Les marges des raffineries explosent

Un autre déterminant du prix est majeur. À savoir le coût lié à l’activité de transformation du pétrole brut en essence, gazole, appelé le coût du raffinage. « La guerre en Ukraine et les sanctions envers la Russie ont provoqué une explosion de ces marges », explique Valérie Mignon. Pourquoi ? Selon le Cepii, 25 % de nos importations de gazole proviennent de Russie. « Les sanctions à l’égard de la Russie ont conduit à une baisse drastique des importations en provenance de ce pays. Cette perte de la capacité de raffinage russe n’a pas été compensée par d’autres capacités ailleurs, le secteur étant déjà en situation de pénurie bien avant le déclenchement du conflit. Cela s’explique par un manque d’investissement des compagnies pétrolières dans leurs capacités d e raffinage et par des tensions entretenues par ces mêmes compagnies sur le marché du raffinage. » Entre 2010 et 2020, par exemple, le nombre de sites de raffinage a diminué de 13 % dans le monde. « En France, il ne reste que six raffineries – trois exploitées par Total, deux par Esso et une par Petroineos », liste, de son côté, Jamal Bouoiyour. « Ce manque de capacités a alimenté la hausse des prix des carburants, conduisant à une explosion des marges. De 30 euros la tonne en janvier, celle-ci est passée à… 140 euros », poursuit l’économiste.

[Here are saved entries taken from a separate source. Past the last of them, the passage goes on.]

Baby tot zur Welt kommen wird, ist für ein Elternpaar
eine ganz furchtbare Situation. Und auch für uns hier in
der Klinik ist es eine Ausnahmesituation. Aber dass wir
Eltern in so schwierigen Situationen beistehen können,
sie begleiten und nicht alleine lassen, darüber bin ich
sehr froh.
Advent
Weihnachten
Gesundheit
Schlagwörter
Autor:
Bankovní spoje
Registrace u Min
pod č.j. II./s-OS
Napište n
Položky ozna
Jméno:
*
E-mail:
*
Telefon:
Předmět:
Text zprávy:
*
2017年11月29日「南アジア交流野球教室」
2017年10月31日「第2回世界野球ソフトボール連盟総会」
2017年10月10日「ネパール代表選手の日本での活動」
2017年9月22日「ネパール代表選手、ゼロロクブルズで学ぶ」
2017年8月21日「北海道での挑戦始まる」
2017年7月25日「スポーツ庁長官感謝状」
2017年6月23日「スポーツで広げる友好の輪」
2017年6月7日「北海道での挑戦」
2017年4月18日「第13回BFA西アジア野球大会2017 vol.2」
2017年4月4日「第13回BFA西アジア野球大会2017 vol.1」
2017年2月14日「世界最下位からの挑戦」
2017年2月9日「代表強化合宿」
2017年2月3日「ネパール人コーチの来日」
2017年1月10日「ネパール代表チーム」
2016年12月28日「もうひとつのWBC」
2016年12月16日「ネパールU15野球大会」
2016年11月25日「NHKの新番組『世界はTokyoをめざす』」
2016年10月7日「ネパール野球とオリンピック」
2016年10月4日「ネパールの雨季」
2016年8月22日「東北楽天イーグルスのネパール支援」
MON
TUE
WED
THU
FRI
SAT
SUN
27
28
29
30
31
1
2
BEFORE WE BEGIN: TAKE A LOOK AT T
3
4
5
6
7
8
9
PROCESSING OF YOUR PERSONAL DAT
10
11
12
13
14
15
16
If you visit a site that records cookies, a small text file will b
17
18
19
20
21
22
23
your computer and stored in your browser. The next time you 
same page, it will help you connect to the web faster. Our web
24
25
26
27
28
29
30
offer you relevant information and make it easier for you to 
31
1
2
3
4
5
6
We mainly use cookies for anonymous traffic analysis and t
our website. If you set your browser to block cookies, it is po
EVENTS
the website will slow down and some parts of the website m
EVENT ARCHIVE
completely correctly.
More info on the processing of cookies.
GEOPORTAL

Ainsi, ce deuxième trimestre, les profits des cinq majors du pétrole ont atteint 62,4 milliards de dollars – soit l’équivalent du PIB de la Bulgarie –, dont 5,7 milliards de dollars pour le seul TotalEnergies. Le géant français a vu son résultat multiplié par 2,6. Selon les professionnels, la rentabilité des raffineries s’obtient lorsque la marge réalisée est de 30 euros par tonne de pétrole. À partir de 2015, avec 52 euros par tonne, les marges ont commencé à augmenter jusqu’en 2019. Comment ? « En réduisant leur capacité de raffinage », explique Jamal Bouoiyour. « Ce qui a eu comme résultat de tendre le marché et donc d’augmenter les marges. »

Une TVA qui pèse encore plus lourdement

Parce qu’elle pèse 60 % du prix, la fiscalité est le premier facteur d’augmentation des prix à la pompe. Certaines des taxes «  sont indépendantes des fluctuations du cours du baril », poursuit l’économiste du Cepii, comme la taxe intérieure de consommation sur les produits énergétiques (Ticpe) gelée depuis 2018. En revanche, la taxe sur la valeur ajoutée (TVA) évolue en même temps que la hausse des cours. Ainsi, sur un litre d’essence à 2 euros le litre, la TVA atteint environ 20 centimes le litre, alors qu’avec un litre à 1,50 euro, les recettes de TVA pour l’État s’élèvent seulement à 15 centimes le litre. Ce prélèvement est d’autant plus élevé qu’il s’applique sur la somme globale (en prenant en compte la Ticpe). «  C’est pour ainsi dire une taxe sur la taxe », résume Jamal Bouoiyour. Depuis le début de l’année, cette hausse a généré environ 2 milliards de recettes supplémentaires pour l’État. Un surplus qui sert à payer les baisses à la pompe de 18 puis 30 centimes sur le litre de carburant.